IL bootloader e' un piccolo programma utilizzato,come suggerisce il nome
stesso.per il boot del sistema.
Il Lilo e' un acronimo di "LInux LOader";il loader lancia il caricamento del
kernel,che si copia in memoria ed esegue i controlli e il riconoscimento
dell'hardware; nel fine del caricamento del kernel si esegue il processo di
init,e' il padre di tutti i processi,esso gestisce il caricamento di tutti gli
altri programmi da eseguire per completare il boot.
Il funzionamento del booloader e' assai complicato ma lo si puo' sintetizzare e
semplificare in poche frasi..
- in un momento,il BIOS della macchina carica il bootloader
- questo in seguito,carica il kernel del sistema o i bot sectors di altri
sistemi operativi (come windows) passando ad altri programmi la successiva
operazione di boot (COMMAND.COM in windows)
A questo punto la funzione del boot loader e' terminata ed inizia la vera e
propria frase di bootstrap del sistema operativo.

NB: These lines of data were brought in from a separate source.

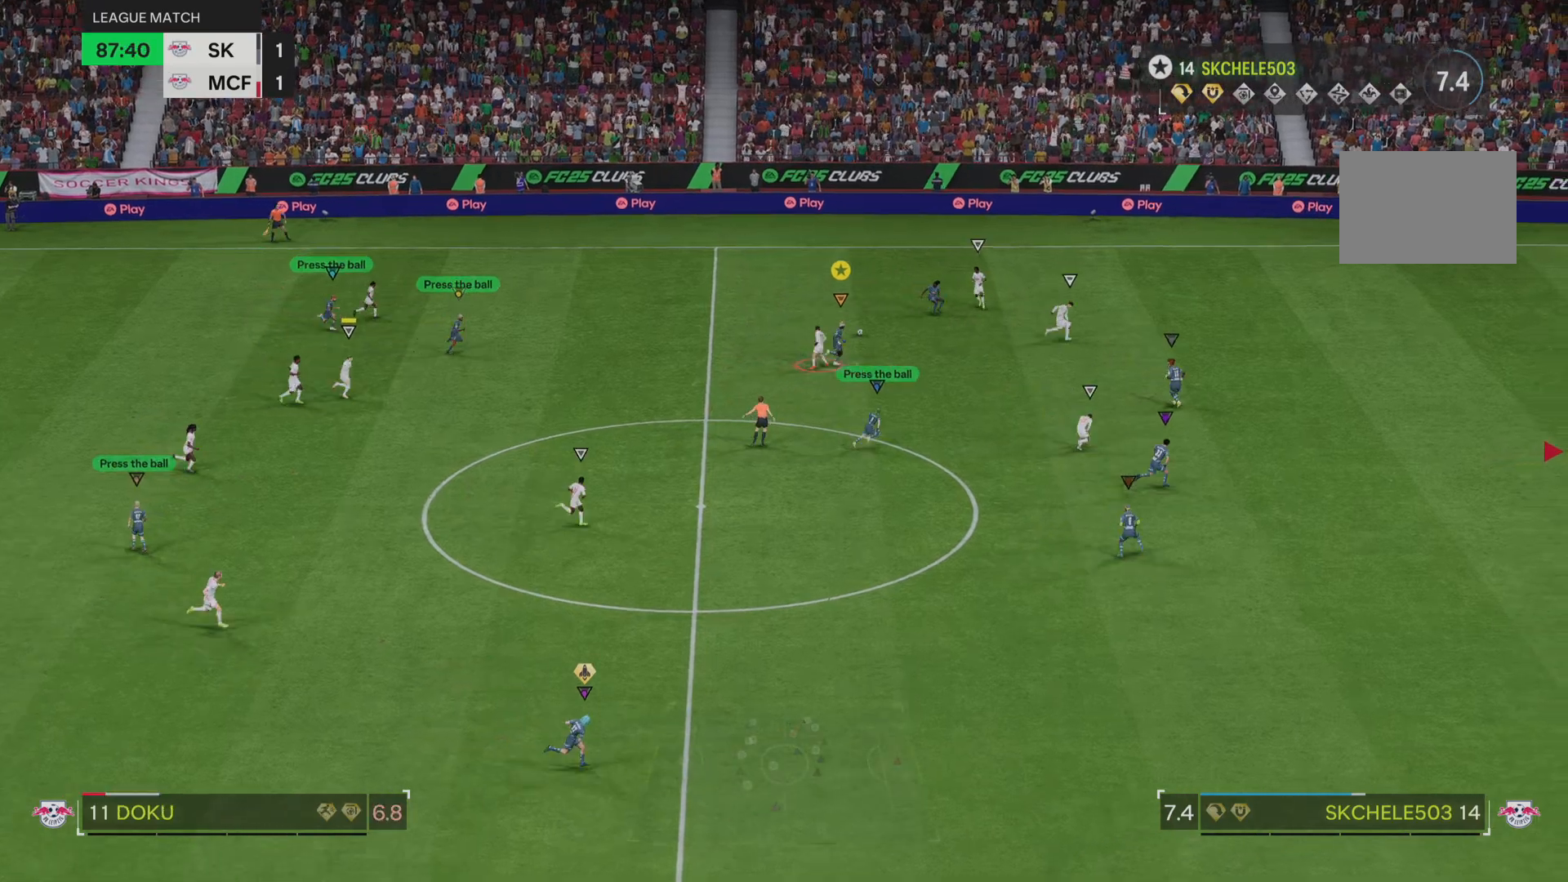
Gameplay with a controller (PlayStation layout); each line is a JSON object with the inputs held at the frame after it. "events" lists button and stick changes between this image and that frame as [ms after this image, input, new state], when the widget could be followed in between. Not read: L3 R3.
{"buttons": [], "left_stick": "right", "right_stick": "center", "events": [[217, "left_stick", "right"], [367, "R2", "up"]]}
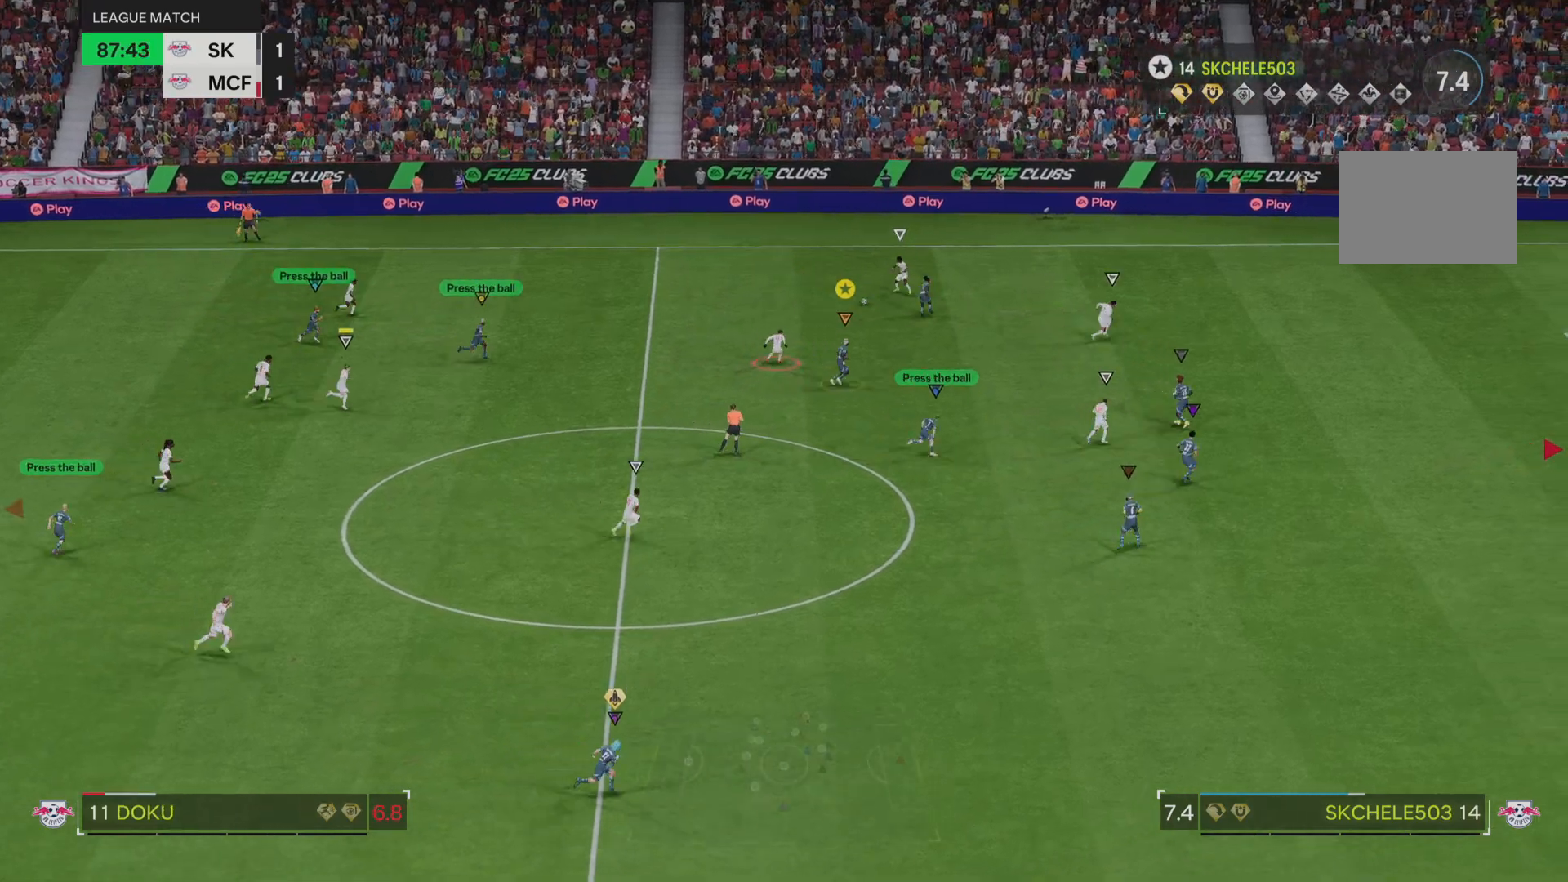
{"buttons": [], "left_stick": "right", "right_stick": "center", "events": []}
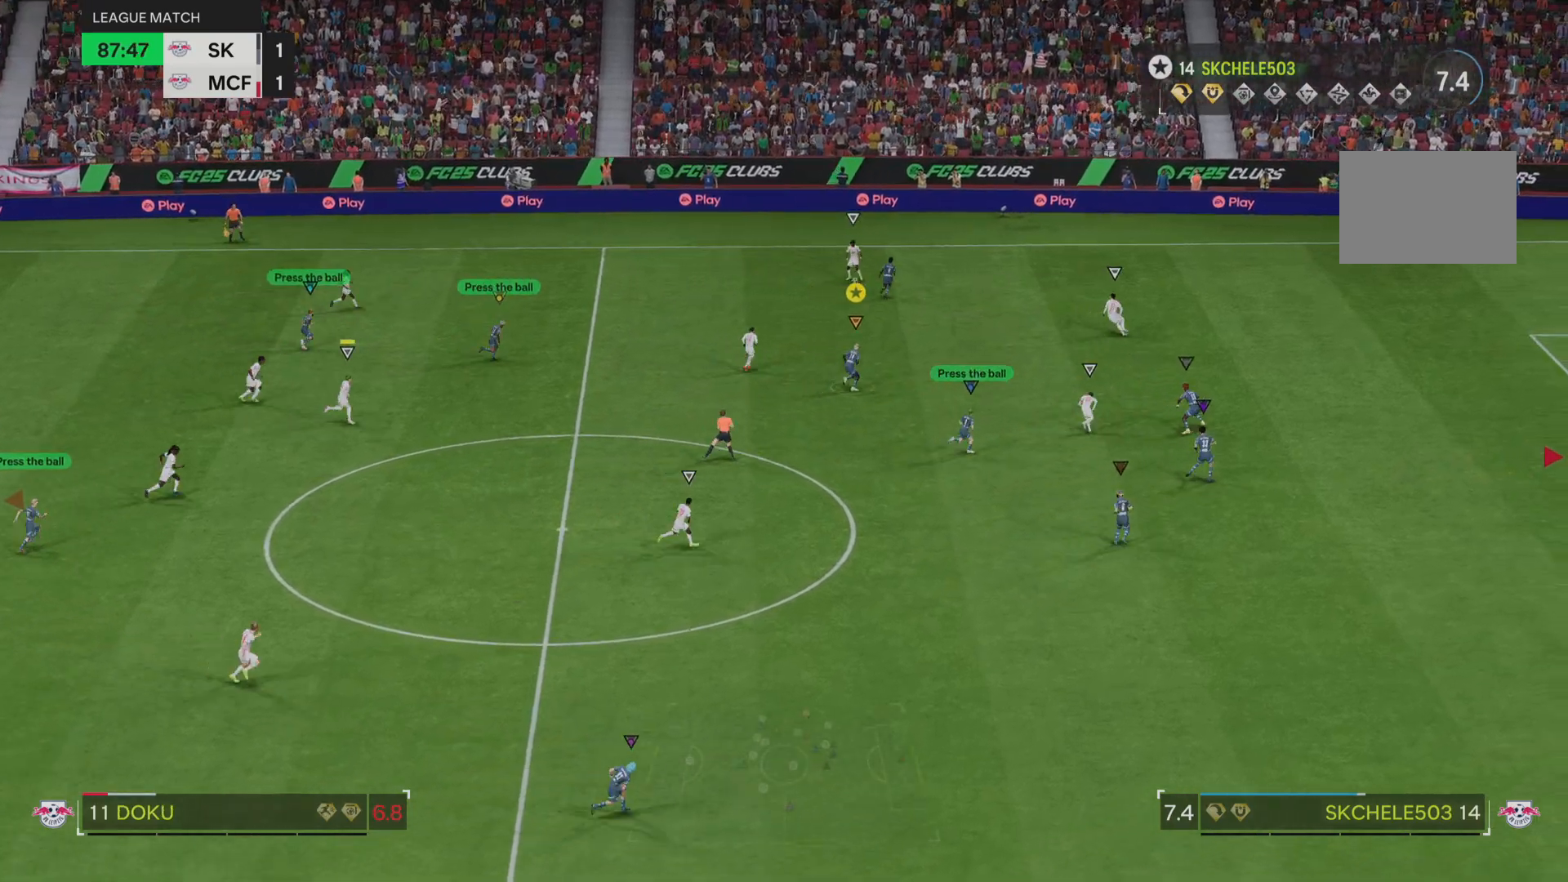
{"buttons": [], "left_stick": "up-right", "right_stick": "center", "events": [[34, "left_stick", "up-right"]]}
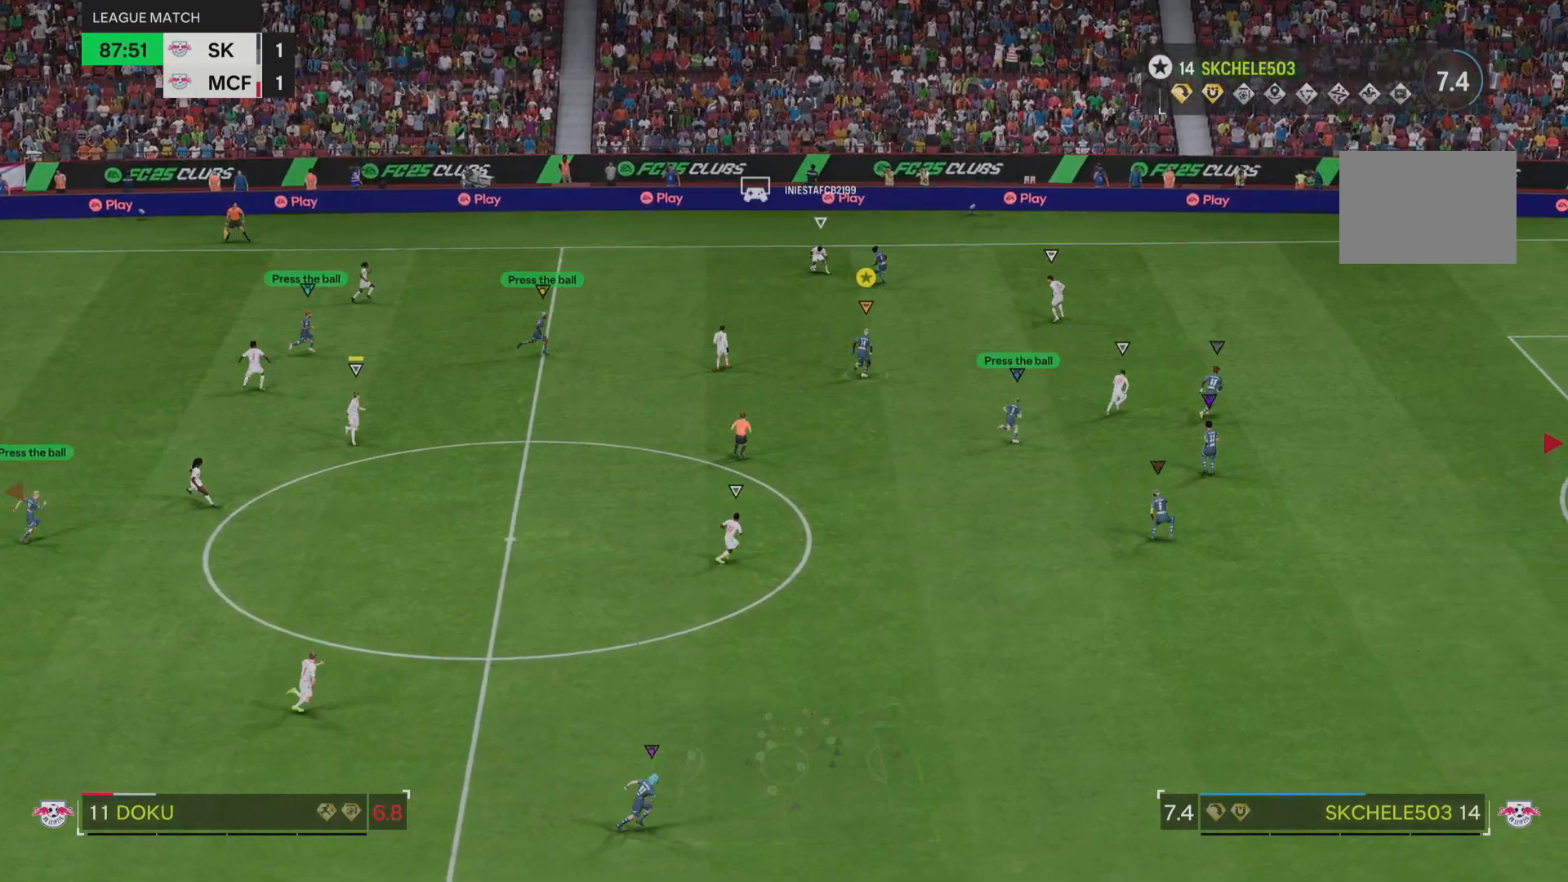
{"buttons": [], "left_stick": "up", "right_stick": "center", "events": [[133, "left_stick", "up"]]}
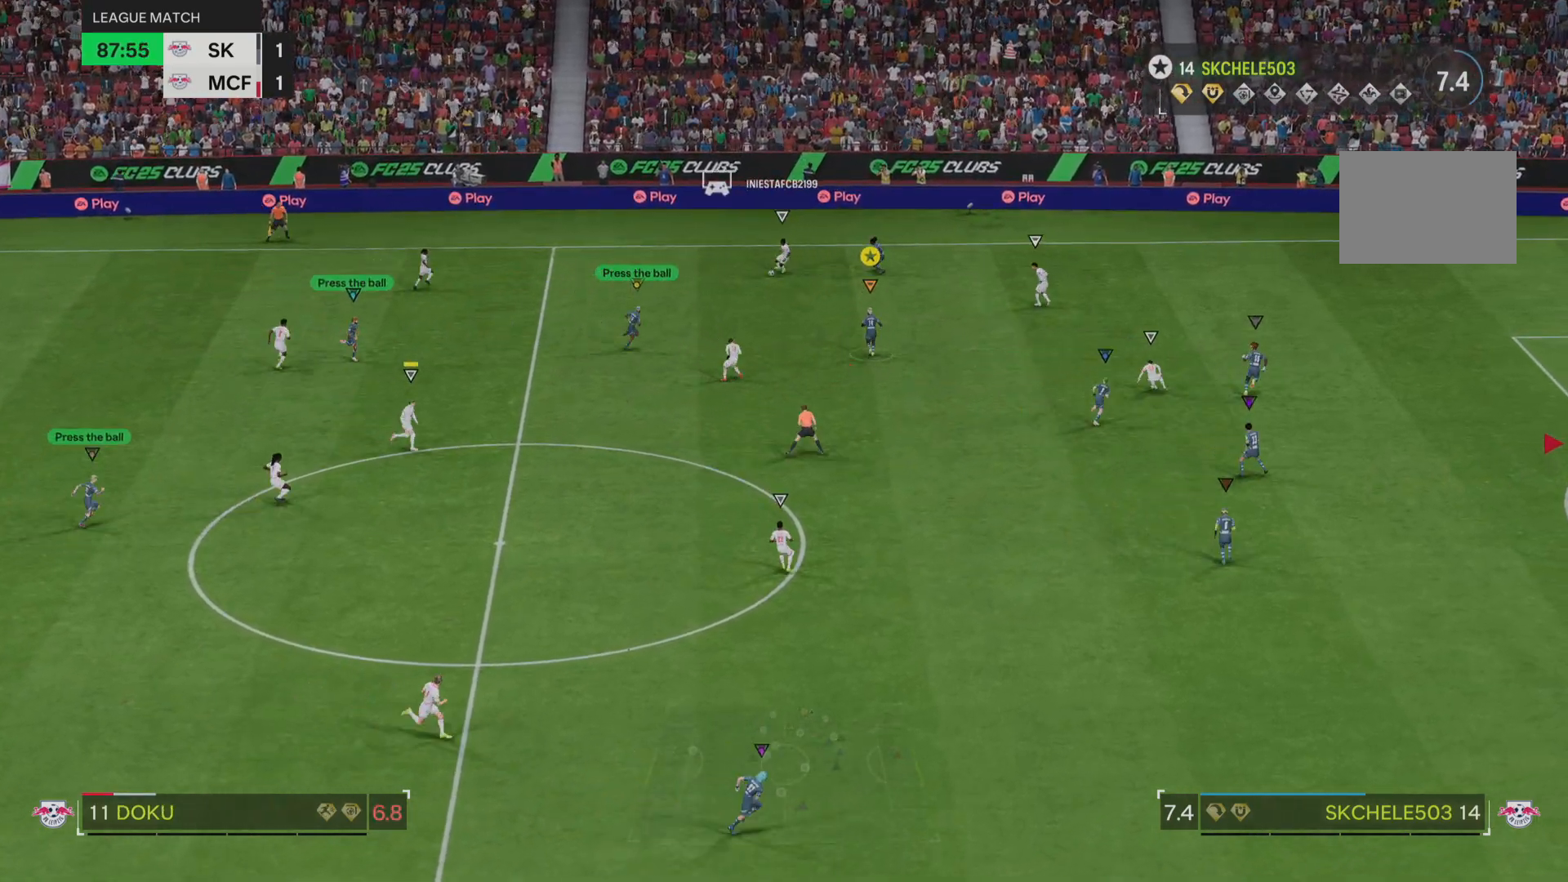
{"buttons": ["L2"], "left_stick": "down-right", "right_stick": "center", "events": [[17, "left_stick", "center"], [150, "L2", "down"], [217, "left_stick", "right"], [401, "left_stick", "down-right"]]}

6. Installazione di programmi
a) PACCHETTI RPM
RPM,e' una utilita' che ci permette di istallare e disinstallare e
aggiornare,interrogare,verificare ,costruire pacchetti software.
RPM,permette di istallare programmi gia compilati con una facilita' e rapidita'
molto semplice sul nostro sistema operativo(OS).
Esso e' usato su molte distrubuzione di Linux ad esempio su RedHat,e' molto
importante utilizzare gli RPM adatti sul nostro sistema;gestisce
automaticamente le (dependencies),se proviamo a installare un RPM che richiede
librerie o programmi non presenti o non abbastanza aggiornati,il sistema ci
dara' un errore e ci verra' indicato quali file che mancano;invece se proviamo
a disinstallare un package che contiene dei file utilizzati da altri
programm(file in comune),ci verra' indicato un messaggio di errore.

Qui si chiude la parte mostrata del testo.